What is needed
Copy word for word the text from the start of the records through the line that contains "11.com.tw/general/detail/GM2410316208", including that line, and leave the pictures out.

________

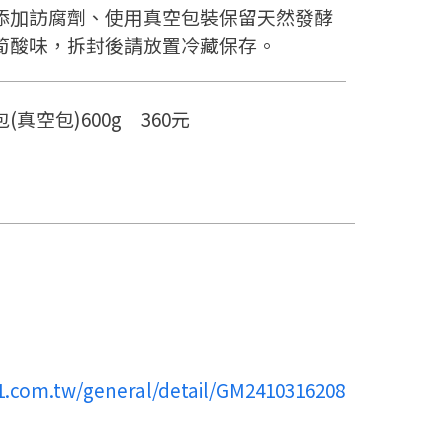
添加訪腐劑、使用真空包裝保留天然發酵
筍酸味，拆封後請放置冷藏保存。
(真空包)600g 360元
11.com.tw/general/detail/GM2410316208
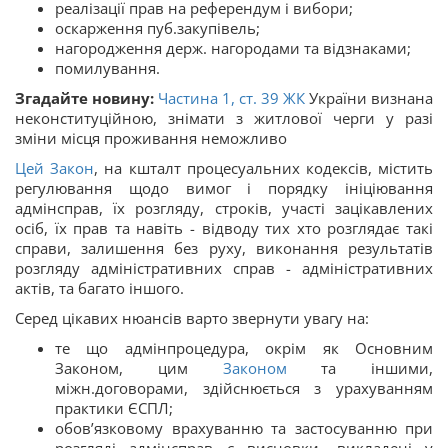
реалізації прав на референдум і вибори;
оскарження пуб.закупівель;
нагородження держ. нагородами та відзнаками;
помилування.
Згадайте новину:
Частина 1, ст.
39
ЖК
України визнана
неконституційною, знімати з житлової черги у разі
зміни місця проживання неможливо
Цей Закон
, на кшталт процесуальних кодексів, містить
регулювання щодо вимог і порядку ініціювання
адмінсправ, їх розгляду, строків, участі зацікавлених
осіб, їх прав та навіть - відводу тих хто розглядає такі
справи, залишення без руху, виконання результатів
розгляду адміністративних справ - адміністративних
актів, та багато іншого.
Серед цікавих нюансів варто звернути увагу на:
те що адмінпроцедура, окрім як Основним
Законом, цим
Законом
та іншими,
міжн.договорами, здійснюється з урахуванням
практики ЄСПЛ;
обов’язковому врахуванню та застосуванню при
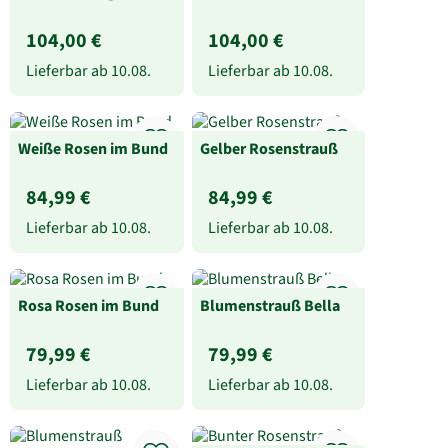
104,00 €
104,00 €
Lieferbar ab
10.08.
Lieferbar ab
10.08.
Weiße Rosen im Bund
Gelber Rosenstrauß
84,99 €
84,99 €
Lieferbar ab
10.08.
Lieferbar ab
10.08.
Rosa Rosen im Bund
Blumenstrauß Bella
79,99 €
79,99 €
Lieferbar ab
10.08.
Lieferbar ab
10.08.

________

Answer to the problem
添加訪腐劑、使用真空包裝保留天然發酵
筍酸味，拆封後請放置冷藏保存。
(真空包)600g 360元
11.com.tw/general/detail/GM2410316208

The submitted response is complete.